Defunct Swedish Sports club

Jönköpings AIF was a Swedish sports club in Jönköping active in football and athletics.

==History==
===First Jönköpings AIF===
A first Jönköpings AIF was founded 30 January 1901 and had, by the end of its first year, 132 members. Together with the city, the club created the first stadium in Jönköping – Stadsparksvallen on Dunkehalla. In its first year, Lennart Rosengren, won the national athletics championship titles in high jump and grenhopp for the club.

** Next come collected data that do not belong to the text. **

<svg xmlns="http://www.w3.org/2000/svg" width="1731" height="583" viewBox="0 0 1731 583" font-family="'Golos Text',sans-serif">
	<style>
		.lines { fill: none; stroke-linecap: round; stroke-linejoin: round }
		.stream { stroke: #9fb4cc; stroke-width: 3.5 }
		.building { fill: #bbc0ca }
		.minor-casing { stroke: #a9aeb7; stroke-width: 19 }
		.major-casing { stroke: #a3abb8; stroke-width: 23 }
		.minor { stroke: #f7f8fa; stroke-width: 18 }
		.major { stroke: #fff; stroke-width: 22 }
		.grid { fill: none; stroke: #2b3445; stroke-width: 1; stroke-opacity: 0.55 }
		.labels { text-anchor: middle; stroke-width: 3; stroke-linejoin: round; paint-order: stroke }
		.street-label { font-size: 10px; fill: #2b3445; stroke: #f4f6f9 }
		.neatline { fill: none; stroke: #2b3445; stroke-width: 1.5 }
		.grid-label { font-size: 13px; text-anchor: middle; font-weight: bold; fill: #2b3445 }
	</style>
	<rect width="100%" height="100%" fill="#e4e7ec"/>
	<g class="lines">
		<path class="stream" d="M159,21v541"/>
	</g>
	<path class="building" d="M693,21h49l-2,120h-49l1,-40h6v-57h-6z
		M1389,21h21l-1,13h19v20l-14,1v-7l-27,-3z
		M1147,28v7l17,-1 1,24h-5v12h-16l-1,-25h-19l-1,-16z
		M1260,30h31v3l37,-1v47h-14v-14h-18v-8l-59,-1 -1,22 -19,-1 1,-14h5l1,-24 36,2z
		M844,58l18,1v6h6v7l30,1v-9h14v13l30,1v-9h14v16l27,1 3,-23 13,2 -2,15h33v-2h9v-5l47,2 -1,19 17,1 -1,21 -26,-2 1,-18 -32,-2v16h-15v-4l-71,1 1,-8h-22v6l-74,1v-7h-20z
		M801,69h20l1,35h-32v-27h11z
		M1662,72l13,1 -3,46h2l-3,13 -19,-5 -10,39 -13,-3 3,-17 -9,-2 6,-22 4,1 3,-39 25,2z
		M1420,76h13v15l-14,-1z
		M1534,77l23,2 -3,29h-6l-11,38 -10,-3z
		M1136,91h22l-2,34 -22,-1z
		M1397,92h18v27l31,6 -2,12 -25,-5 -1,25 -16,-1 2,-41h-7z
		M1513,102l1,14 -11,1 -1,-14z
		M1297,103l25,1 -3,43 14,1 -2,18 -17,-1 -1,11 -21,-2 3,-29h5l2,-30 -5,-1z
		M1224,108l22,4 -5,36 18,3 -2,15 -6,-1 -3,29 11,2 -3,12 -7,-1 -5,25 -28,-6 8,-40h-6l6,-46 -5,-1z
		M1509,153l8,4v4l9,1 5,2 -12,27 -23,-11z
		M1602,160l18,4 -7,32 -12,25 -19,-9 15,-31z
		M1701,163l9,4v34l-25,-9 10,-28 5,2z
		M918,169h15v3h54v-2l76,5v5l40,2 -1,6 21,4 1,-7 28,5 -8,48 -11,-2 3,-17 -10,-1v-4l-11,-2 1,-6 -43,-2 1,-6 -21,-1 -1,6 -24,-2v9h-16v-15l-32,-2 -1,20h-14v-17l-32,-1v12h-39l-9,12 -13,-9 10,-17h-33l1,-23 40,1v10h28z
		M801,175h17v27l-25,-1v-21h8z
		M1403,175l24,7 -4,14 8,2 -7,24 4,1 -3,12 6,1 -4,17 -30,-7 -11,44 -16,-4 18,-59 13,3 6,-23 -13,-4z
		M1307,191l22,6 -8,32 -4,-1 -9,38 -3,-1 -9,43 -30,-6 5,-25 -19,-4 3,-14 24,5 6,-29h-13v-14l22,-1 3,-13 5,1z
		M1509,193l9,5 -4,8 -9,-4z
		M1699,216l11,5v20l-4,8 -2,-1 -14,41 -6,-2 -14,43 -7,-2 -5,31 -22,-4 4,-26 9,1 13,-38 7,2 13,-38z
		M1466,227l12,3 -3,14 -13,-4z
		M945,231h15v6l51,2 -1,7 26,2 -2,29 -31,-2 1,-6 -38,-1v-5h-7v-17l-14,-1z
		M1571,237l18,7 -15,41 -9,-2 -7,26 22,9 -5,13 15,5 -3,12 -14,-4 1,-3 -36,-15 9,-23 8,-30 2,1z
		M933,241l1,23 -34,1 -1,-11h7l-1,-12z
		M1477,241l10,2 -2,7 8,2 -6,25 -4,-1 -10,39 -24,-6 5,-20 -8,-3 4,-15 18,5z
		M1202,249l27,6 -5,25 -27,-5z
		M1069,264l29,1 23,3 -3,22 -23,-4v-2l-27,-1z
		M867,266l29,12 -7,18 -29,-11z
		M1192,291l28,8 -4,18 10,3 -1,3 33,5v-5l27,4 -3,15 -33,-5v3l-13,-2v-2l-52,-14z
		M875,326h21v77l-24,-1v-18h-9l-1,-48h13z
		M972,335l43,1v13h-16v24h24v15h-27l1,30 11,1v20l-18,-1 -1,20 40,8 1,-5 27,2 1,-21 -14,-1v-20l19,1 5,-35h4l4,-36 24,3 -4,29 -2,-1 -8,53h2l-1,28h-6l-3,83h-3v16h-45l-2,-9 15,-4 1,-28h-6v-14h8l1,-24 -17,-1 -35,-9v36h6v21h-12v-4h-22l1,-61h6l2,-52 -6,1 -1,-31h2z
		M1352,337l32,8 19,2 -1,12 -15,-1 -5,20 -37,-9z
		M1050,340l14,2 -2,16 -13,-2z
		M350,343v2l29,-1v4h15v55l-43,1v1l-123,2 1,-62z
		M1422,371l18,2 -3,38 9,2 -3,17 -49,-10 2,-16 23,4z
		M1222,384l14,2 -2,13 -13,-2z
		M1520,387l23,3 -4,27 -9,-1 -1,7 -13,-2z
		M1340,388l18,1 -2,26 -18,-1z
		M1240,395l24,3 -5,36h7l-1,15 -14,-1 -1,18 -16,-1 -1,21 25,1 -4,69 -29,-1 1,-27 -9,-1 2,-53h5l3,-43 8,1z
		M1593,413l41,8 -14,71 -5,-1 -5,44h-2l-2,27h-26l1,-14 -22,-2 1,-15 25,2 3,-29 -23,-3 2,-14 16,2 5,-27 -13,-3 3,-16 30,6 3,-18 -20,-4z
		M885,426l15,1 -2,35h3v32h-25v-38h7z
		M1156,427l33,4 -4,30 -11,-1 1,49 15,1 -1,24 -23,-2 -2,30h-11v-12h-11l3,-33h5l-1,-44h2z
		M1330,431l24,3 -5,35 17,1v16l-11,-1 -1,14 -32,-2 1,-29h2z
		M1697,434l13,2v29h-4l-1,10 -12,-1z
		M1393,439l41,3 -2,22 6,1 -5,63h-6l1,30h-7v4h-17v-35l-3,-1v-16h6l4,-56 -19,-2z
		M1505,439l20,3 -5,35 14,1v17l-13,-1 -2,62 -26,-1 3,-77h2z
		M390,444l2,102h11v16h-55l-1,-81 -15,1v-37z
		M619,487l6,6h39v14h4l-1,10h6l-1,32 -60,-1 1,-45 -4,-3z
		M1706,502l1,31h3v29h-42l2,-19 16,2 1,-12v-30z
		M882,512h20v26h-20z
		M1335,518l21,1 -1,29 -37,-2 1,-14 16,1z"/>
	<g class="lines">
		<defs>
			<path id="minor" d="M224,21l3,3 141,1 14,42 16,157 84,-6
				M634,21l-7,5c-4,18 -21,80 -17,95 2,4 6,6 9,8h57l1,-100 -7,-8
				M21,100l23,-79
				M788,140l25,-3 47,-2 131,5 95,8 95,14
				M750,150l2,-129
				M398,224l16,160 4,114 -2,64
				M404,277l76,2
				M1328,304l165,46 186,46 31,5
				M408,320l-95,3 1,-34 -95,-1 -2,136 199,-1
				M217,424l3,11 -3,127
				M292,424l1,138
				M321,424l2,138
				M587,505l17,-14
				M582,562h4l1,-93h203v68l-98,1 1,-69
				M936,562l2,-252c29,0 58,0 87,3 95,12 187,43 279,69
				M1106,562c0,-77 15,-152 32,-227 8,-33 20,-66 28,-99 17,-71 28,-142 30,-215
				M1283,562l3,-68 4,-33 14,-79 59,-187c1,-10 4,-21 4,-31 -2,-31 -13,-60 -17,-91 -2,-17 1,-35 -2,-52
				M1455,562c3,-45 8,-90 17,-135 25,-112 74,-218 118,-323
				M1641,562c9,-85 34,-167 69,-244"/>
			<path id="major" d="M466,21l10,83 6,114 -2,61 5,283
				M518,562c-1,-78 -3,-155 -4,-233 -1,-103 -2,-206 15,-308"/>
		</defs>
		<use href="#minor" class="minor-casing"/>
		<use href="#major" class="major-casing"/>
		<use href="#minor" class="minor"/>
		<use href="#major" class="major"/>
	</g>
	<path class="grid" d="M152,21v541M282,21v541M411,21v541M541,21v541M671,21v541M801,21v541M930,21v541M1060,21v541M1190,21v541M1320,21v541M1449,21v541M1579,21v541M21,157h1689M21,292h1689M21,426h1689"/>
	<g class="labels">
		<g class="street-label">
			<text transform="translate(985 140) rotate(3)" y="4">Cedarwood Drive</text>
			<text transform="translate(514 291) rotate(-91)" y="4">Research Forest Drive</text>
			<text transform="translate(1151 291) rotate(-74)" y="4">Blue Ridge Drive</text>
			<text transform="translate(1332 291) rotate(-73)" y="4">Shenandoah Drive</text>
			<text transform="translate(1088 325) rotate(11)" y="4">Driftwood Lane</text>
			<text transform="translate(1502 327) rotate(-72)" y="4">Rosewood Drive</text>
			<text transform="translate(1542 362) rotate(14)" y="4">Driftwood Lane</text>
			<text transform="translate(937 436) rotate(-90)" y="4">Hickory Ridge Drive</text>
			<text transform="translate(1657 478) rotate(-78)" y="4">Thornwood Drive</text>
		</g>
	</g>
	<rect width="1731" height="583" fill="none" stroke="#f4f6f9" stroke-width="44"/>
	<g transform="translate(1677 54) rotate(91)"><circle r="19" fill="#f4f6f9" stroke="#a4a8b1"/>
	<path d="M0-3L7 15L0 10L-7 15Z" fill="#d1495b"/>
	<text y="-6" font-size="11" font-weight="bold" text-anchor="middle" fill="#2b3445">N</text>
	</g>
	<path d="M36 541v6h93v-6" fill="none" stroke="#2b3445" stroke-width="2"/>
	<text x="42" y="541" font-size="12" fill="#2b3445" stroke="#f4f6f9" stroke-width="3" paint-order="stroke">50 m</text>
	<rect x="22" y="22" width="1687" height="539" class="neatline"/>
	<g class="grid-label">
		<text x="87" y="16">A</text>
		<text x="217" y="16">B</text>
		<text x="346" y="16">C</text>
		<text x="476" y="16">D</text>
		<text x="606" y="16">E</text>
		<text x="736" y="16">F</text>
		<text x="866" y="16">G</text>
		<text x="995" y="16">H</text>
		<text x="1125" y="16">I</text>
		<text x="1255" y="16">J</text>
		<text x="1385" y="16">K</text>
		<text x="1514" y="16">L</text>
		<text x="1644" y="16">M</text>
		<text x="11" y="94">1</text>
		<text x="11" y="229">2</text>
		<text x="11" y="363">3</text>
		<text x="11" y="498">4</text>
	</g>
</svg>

On 30–31 August 1902, Jönköpings AIF organised the 3rd Svenska Gymnastik- och Idrottsförbundets mästerskapstävlingar, which included the 7th Swedish Athletics Championships, the Swedish Football Championship, and the Dicksonpokalen one mile race. In the Swedish Football Championship final, the football team lost to Örgryte IS. Örgryte, who were considered to have practiced more according to Smålands Allehanda, made an early goal and then continued and won by 8–0 in the end.

In 1902, the club took the initiative to found Smålands Idrottsförbund, the first Swedish district sports association.

===Jönköpings IS===
The club then merged with Jönköpings AIK in 1910 to form Jönköpings IS. Jönköpings IS played football in the 1916–17 second-tier Västsvenska serien against IF Elfsborg, GAIS, IS Halmia, IFK Halmstad, Surte IS, IFK Uddevalla, and IK Wega. They also played in the 1920–21 second-tier Sydsvenska serien against IS Halmia, IFK Helsingborg, Husqvarna IF, Landskrona BoIS, and Malmö FF.

===Second Jönköpings AIF===
Jönköpings IS merged in 1930 with another Jönköpings AIK to become Jönköpings AIF again. From 1952 to 1956, Gunhild Larking won five national championship titles in high jump for the club. Larking also competed in the 1952 and 1956 Summer Olympics while at the club. Larking finished fourth in the 1956 high jump event.

In December 1995, the club took up floorball. In 2001, IK Hakarpspojkarna took over the athletics department.